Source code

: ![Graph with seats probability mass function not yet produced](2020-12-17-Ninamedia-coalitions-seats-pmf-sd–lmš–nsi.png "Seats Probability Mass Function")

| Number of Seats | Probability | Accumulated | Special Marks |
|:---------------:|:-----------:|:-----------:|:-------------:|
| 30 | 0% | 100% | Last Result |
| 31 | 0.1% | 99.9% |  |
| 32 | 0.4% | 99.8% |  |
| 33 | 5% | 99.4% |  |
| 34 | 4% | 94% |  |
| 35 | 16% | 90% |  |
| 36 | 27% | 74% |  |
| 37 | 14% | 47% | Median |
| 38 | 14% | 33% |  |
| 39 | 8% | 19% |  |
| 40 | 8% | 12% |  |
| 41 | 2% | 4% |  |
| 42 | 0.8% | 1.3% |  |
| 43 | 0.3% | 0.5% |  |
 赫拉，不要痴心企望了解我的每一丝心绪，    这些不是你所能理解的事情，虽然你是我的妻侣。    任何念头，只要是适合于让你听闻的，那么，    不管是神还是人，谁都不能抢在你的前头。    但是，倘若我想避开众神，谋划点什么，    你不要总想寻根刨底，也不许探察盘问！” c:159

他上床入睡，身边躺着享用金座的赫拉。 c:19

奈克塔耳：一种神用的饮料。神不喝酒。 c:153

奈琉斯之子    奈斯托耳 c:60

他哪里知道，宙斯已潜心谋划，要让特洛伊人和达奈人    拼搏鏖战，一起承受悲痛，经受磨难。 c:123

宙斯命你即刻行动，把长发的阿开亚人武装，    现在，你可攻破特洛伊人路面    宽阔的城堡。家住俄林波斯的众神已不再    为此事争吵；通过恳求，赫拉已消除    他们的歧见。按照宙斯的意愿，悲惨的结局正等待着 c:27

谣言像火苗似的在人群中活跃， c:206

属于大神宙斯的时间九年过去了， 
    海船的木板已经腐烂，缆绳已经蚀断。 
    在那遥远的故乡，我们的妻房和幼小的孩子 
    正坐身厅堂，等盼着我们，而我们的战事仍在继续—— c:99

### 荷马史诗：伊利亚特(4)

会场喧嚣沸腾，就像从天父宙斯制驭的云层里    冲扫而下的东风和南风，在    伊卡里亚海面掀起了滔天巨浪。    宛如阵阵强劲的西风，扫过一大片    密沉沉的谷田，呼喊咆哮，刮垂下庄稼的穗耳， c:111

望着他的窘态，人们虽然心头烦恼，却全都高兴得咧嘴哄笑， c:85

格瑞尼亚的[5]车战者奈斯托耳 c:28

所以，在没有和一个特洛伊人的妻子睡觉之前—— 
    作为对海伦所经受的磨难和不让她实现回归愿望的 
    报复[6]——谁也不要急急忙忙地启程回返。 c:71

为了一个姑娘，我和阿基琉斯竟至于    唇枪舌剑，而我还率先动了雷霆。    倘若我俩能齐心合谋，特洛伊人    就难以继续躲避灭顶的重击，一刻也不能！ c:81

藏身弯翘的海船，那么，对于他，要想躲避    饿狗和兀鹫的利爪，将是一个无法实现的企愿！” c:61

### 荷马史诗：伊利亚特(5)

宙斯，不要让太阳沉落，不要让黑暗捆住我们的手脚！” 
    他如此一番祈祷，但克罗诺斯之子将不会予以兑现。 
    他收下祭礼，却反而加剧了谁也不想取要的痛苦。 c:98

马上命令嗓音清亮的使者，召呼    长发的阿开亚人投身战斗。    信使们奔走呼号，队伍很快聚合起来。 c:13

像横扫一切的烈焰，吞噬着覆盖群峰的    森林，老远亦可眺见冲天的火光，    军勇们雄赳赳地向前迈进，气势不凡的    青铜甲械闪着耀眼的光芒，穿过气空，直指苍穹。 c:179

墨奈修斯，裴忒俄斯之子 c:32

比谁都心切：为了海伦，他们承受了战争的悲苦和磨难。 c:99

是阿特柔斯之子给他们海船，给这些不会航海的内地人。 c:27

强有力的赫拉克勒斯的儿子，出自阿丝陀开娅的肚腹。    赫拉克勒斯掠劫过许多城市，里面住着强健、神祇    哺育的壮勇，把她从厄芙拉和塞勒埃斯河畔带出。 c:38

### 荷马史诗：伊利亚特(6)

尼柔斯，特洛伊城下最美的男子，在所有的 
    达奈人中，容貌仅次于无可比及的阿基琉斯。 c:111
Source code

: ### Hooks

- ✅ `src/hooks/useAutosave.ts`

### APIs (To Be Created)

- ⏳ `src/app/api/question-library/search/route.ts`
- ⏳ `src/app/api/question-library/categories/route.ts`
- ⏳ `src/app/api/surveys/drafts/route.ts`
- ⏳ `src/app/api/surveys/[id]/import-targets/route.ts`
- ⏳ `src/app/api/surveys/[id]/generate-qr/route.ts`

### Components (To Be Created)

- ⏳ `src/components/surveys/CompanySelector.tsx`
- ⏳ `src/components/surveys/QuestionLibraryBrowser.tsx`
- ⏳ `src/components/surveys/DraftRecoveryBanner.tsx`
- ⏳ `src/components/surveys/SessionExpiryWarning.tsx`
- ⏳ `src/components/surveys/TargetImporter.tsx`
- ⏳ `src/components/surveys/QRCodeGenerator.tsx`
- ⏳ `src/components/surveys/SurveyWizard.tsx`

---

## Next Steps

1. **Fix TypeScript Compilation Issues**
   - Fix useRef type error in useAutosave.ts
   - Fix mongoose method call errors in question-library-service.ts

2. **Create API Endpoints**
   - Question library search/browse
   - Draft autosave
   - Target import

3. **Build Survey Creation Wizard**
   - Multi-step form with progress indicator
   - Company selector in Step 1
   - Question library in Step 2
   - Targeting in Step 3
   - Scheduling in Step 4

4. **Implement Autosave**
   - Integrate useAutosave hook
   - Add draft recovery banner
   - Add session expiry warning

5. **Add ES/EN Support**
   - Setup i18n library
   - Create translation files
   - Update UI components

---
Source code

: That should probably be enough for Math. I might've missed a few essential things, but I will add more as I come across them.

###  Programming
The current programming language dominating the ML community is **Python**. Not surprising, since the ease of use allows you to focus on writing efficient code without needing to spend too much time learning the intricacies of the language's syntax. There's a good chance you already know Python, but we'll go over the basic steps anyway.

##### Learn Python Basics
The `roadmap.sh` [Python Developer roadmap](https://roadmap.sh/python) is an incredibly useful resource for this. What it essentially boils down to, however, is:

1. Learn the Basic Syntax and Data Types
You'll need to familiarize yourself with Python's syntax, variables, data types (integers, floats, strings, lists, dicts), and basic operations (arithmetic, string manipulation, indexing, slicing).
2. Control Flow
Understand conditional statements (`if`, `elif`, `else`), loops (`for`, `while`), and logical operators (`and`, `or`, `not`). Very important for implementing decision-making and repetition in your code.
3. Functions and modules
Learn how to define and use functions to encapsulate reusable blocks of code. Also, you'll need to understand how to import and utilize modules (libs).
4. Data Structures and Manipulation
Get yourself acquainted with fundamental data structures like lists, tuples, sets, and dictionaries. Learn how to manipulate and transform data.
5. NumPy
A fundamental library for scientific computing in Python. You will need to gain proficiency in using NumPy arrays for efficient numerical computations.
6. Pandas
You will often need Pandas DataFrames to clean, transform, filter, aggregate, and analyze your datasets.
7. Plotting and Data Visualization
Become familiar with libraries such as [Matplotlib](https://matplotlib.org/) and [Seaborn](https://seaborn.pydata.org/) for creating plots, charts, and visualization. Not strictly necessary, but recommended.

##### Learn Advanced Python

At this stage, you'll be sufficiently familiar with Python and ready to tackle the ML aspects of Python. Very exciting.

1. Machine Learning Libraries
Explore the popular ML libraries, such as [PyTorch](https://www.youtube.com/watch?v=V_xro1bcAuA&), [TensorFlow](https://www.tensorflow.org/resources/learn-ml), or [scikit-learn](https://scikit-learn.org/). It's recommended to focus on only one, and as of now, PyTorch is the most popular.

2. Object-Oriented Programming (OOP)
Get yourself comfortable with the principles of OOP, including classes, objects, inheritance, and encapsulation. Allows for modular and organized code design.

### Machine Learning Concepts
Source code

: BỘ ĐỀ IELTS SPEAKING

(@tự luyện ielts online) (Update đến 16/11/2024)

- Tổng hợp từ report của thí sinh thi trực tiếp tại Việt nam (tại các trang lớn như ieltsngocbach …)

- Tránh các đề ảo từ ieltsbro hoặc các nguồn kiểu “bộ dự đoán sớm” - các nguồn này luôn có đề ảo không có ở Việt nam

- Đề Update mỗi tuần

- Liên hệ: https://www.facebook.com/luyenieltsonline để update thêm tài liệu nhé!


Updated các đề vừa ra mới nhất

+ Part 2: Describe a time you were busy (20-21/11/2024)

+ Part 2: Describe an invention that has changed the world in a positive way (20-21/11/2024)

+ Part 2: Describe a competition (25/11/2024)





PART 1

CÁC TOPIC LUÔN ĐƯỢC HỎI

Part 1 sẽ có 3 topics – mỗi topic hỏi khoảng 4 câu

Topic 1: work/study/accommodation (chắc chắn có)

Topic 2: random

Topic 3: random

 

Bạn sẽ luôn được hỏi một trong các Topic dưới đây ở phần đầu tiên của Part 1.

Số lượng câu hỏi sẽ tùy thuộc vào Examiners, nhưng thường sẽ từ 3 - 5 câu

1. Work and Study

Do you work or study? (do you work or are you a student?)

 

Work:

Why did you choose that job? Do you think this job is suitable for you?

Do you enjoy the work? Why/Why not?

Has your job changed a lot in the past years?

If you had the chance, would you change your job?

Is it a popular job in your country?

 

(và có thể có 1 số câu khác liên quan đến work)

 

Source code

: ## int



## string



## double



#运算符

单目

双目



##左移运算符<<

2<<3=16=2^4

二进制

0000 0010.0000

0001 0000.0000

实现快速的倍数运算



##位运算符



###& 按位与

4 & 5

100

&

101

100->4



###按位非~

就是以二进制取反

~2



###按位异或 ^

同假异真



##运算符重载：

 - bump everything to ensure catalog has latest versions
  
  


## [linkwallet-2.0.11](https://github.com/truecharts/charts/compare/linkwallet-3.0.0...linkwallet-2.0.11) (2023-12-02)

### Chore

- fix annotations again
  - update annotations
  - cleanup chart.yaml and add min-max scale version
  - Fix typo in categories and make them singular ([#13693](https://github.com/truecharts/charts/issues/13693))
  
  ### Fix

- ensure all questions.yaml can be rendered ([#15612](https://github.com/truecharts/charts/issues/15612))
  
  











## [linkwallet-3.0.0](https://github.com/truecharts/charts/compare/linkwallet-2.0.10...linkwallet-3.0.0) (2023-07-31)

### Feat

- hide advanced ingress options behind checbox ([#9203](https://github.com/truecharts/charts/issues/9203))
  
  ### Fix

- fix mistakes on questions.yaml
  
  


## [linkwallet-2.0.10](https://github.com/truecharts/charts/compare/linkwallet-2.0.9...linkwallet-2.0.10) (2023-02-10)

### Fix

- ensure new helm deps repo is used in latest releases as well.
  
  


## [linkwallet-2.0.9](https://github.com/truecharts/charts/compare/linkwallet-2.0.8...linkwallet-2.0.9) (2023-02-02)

+ + + +

- Problem -
Extract every line of the items above that contains the string "fundamental", treating uppercase and lowercase letters as different.

- Finished task -
Get yourself acquainted with fundamental data structures like lists, tuples, sets, and dictionaries. Learn how to manipulate and transform data.
A fundamental library for scientific computing in Python. You will need to gain proficiency in using NumPy arrays for efficient numerical computations.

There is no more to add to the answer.